Jean-Denis Lejeune, papa de Julie, a sa propre définition: "La marche blanche était un énorme élan de solidarité, mais comme un gros soufflé, cela est retombé. C'est la population qui s'est manifestée pour nous aider d'une manière ou d'une autre. Et la seule solution qu'on a trouvée et de se rassembler et d'aller marcher pour montrer un peu le mécontentement."
Un moment donné, les pieds ne touchaient plus le sol
Ce jour-là, les estimations indiquent entre 300.000 et 350.000 personnes dans les rues de Bruxelles. "J'avais peur qu'il y ait des débordements, de l'agressivité, que ça tourne mal et qu'on en soit responsables. Je n'imaginais pas que la foule se déplacerait comme ça en masse", se remémore Marie-Noëlle Bouzet. Jean-Denis Lejeune se souvient : "Un moment donné, les pieds ne touchaient plus le sol. On était vraiment portés. C'était beaucoup de frissons et de soutiens."
La gaffe qui a précipité les choses
Revenons à l'étincelle qui a mis le feu aux poudres. A Neufchâteau, le procureur Bourlet et le juge Connerotte traitent le dossier de l'enlèvement de Laetitia Delhez en aout 1996. Leur enquête aboutit. Marc Dutroux est arrêté, mais les magistrats ont la mauvaise idée de partager un plat de spaghetti avec les familles des victimes. Michel Bourlet, ancien procureur du Roi de Neufchâteau, contextualise : "C'était le seul juge qui avait réussi à retrouver deux filles vivantes. Ca n'arrive jamais ça dans la vie d'un magistrat. On arrive toujours sur des cadavres. (…) La cour de cassation a fait son métier. C'est au sommet, à Bruxelles, qu'on sanctionne le petit. Pourquoi ? Parce qu'il a réussi ? Non, il y a eu une bêtise, de bonne foi, qui s'est commise et le droit veut qu'on l'évacue." Pour Marie-Noëlle Bouzet, "dessaisir un juge pour un spaghetti, il faut être Belge pour accepter cela."
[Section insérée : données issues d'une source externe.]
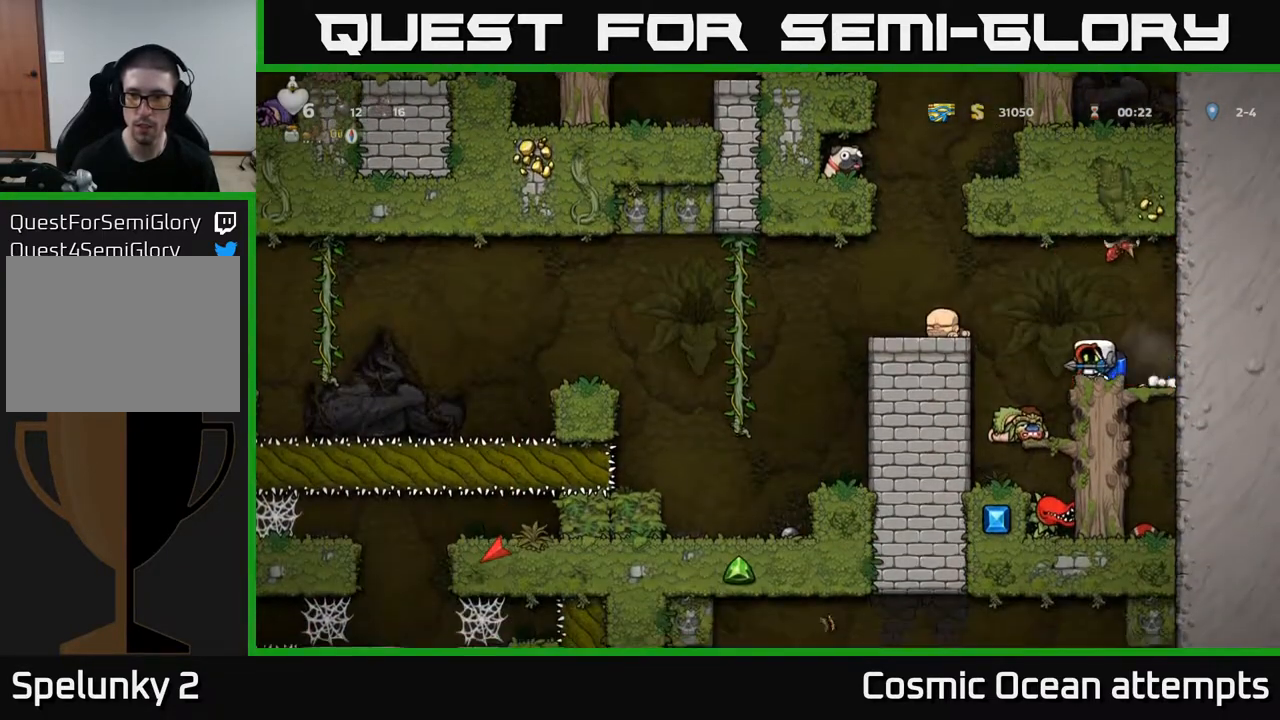
{"buttons": ["A"], "right_stick": "center", "events": [[67, "A", "up"], [117, "A", "down"], [233, "A", "up"], [267, "DPAD_LEFT", "up"], [317, "DPAD_RIGHT", "down"], [383, "A", "down"], [433, "DPAD_RIGHT", "up"]]}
Finalement, il n'y a pas grand-chose qui a changé
Et la population ne le comprend pas non plus. La colère gronde et elle sera canalisée par la marche blanche porteuse d'espoirs. "C'était grand. On espérait quand même qu'avec cette mobilisation, nous allions faire bouger les bases. Changer ce système judiciaire archaïque, ce système policier pas du tout adapté aux situations vécues", explique le papa de Julie. "Il y a eu des avancées au niveau de l'accueil des victimes, au niveau de l'accès des victimes au dossier, au niveau de l'organisation, des services de police, …", énumère de son côté l'ancien procureur Michel Bourlet.
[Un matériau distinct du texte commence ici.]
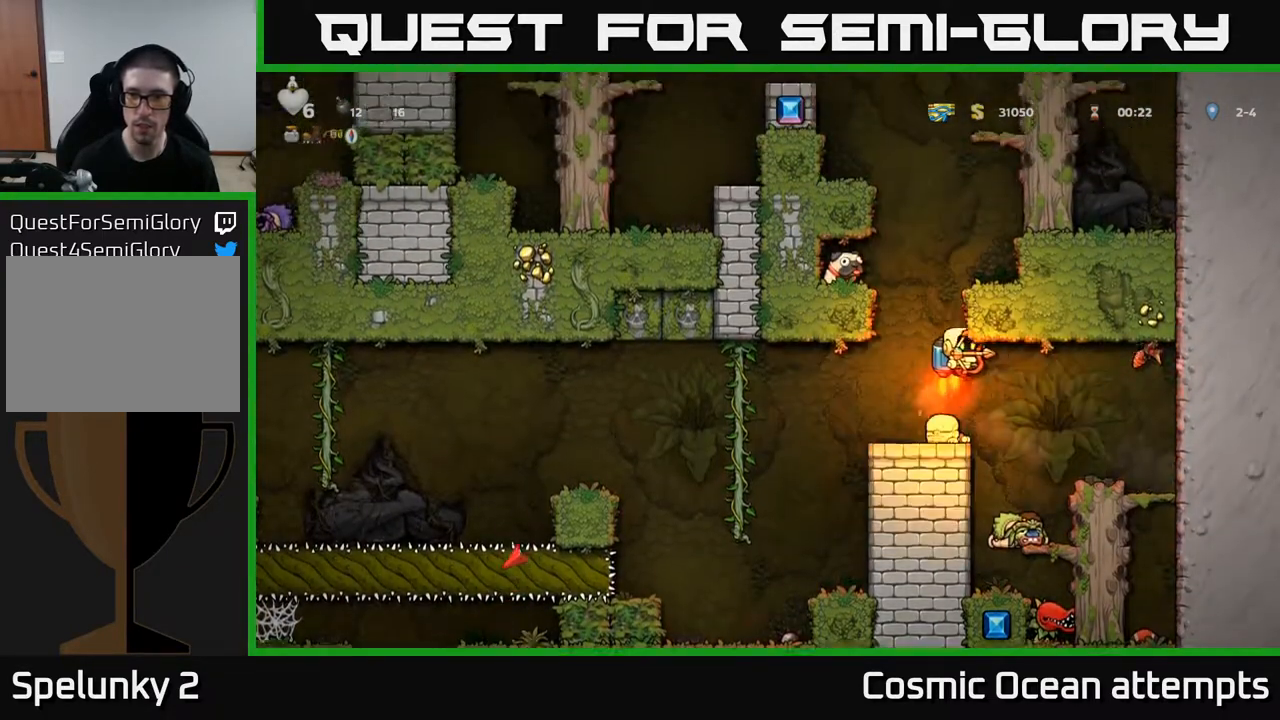
{"buttons": [], "right_stick": "center", "events": [[50, "X", "down"], [83, "A", "up"], [117, "X", "up"], [233, "DPAD_LEFT", "down"], [333, "A", "down"], [417, "DPAD_LEFT", "up"], [433, "A", "up"]]}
Le soir du 20 octobre 1996, l'atmosphère est révolutionnaire. Les institutions sont remises en question, le gouvernement vacille. La protection des enfants devient le seul combat. "Il y a eu cette prise de conscience, prise de conscience dans l'église, prise de conscience dans les enquêtes. Maintenant dire qu'il y a moins d'abus maintenant que qu'avant, je ne le dirai pas", ébruite la maman d'Elisabeth Brichet. Pour Jean-Denis Lejeune, le constat est amer: "Finalement, il n'y a pas grand-chose qui a changé. On a toujours un système judiciaire archaïque"
Vingt-cinq ans plus tard, le bilan est mitigé. Le mouvement blanc s'est essoufflé, mais la ferveur de ce jour d'automne vit encore dans 350.000 cœurs ou bien plus encore.